Recent studies have begun to explore VNStherapy in chronic autoimmune disorders such as rheumatoid arthritis [4,5] and Crohn's disease [6] and other diseases with strong inflammatory components such as fibromyalgia [7]. It is possible that one of the likely multiple underlying therapeutic mechanisms is shared between all of these indications: chronic inflammation and autonomic dysfunction. Chronic inflammation and sympathetic hyperactivity are linked by a vicious circle, driving oxidative stress and multiple comorbidities such as heart disease and sudden cardiac death (SCD) [8]. Antiinflammatory therapies that pass the blood–brain barrier are known to be effective treatments for epilepsies that are resistant to typical AEDs. Specifically, adrenocorticotropic hormone (ACTH) therapies are known to regulate neurosteroid and melanocortin levels and have been shown to be therapeutic in DRE [9,10].

The vagus nerve is the key mediator of gut-brain communication and is critical in monitoring systemic inflammation. The nerve's afferent connections detect levels of inflammatory cytokines and transmit information about systemic inflammation to the hypothalamus, which in turn activates the vagovagal cholinergic antiinflammatory pathway, vagosympathetic antiinflammatory pathway, and the hypothalamic–pituitary–adrenal (HPA) axis. The vagovagal pathway corresponds to the vagus nerve's efferent connections, which are largely cholinergic and are believed to modulate an antiinflammatory pathway through nicotinic acetylcholine receptors, which in turn activate several cellular antiinflammatory mechanisms [[11], [12], [13], [14]], in addition to modulating autonomic control of other organs such as the heart, lungs, and gastrointestinal tract.
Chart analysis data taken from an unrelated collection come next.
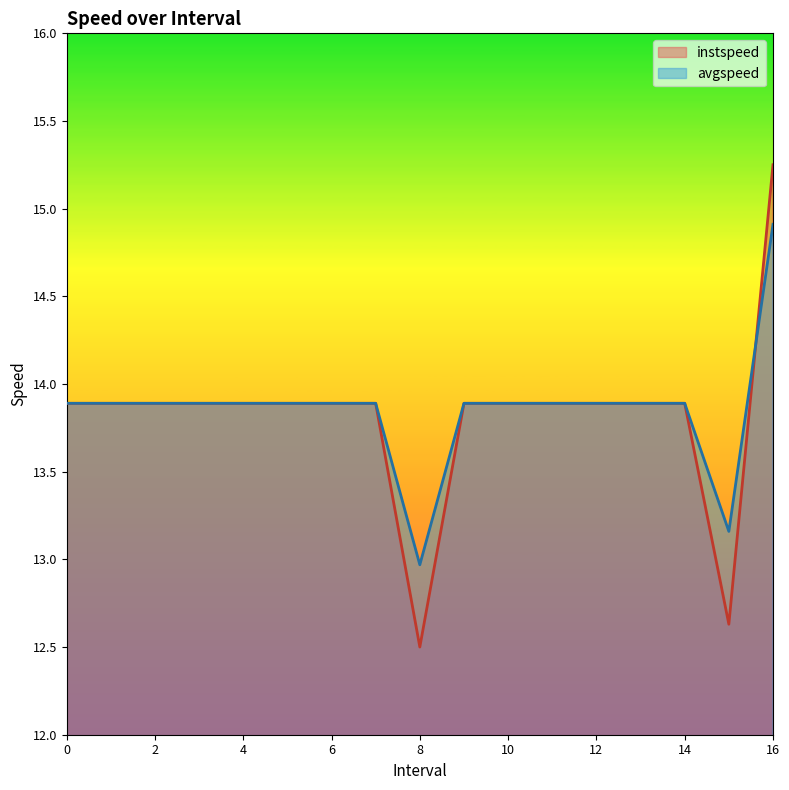

How many lines are shown in the chart?

2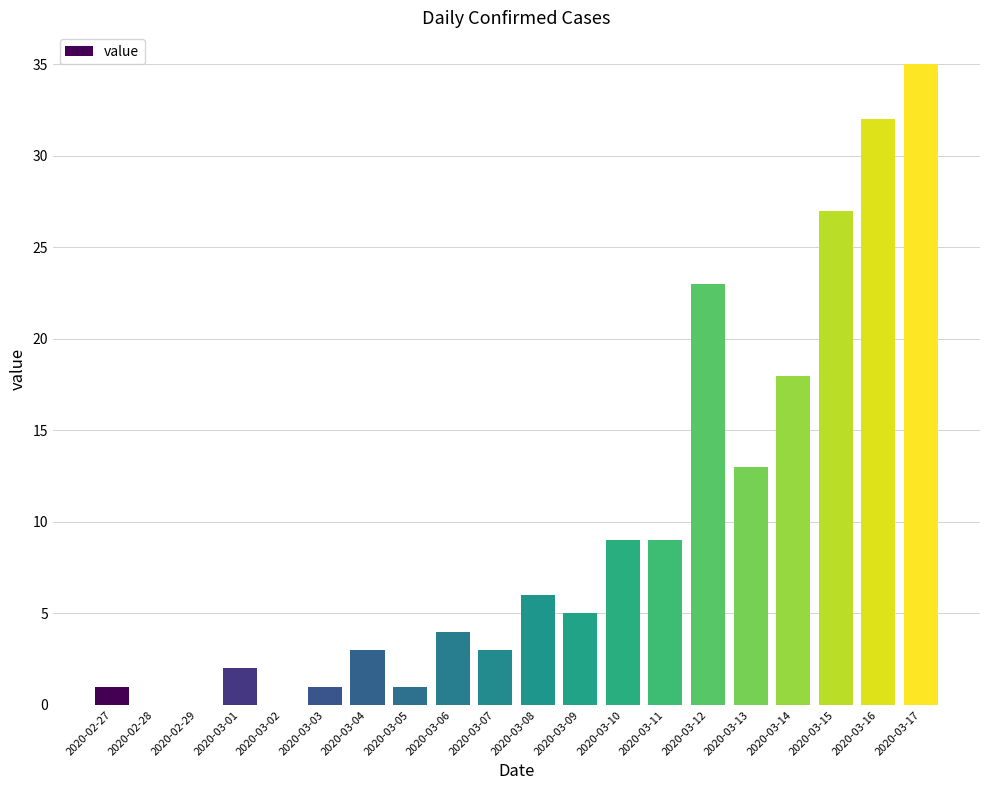

What is the sum of the values at 2020-03-15 and 2020-03-06?

31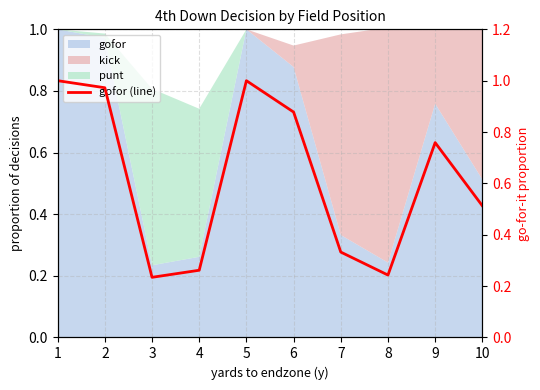

How many interior local peaks (higher than both neighbors) does the data have?

2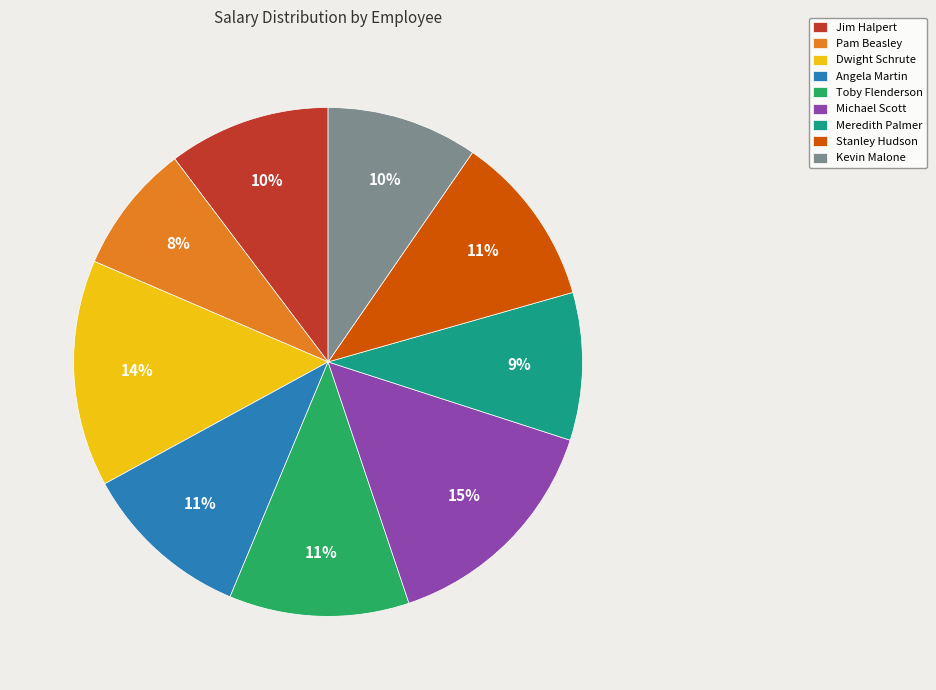

Which category has the smallest portion of the pie?

Pam Beasley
Furthermore, the vagosympathetic antiinflammatory pathway suggests that sympathetic efferent innervation of multiple organs via the greater splanchnic nerve can mediate a significant reduction in inflammatory cytokines [[15], [16], [17]]. In addition to these pathways, the HPA axis represents a slower hormonal response to long-term or circadian patterns of inflammation. Tracking the activity of the HPA axis can be done in a minimally invasive fashion by assessing serum cortisol levels [18], and cortisol levels are gaining attention as a circadian covariate with some seizure types [19].

Responsive vagus nerve stimulation (rVNS) utilizes a proprietary algorithm to detect rapid changes in cardiac sympathetic activations,which are associated with the onset of a seizure. This detection feature is then paired with a responsive stimulation mode which allows the rVNS generator to deliver an additional “dose” of stimulation, referred to henceforth as an autostimulation, which ideally contains spatial propagation of a focal-onset seizure thereby also containing the sympathetic cardiac consequences (ictal tachycardia and repolarization abnormalities) of the seizure [20]. Because of circadian changes in autonomic function, we hypothesized that the autostimulation feature might also behave in a circadian fashion. Thus, we collected autostimulation logs from rVNS devices in 30 patients in order to understand the underlying circadian patterns in autostimulation delivery.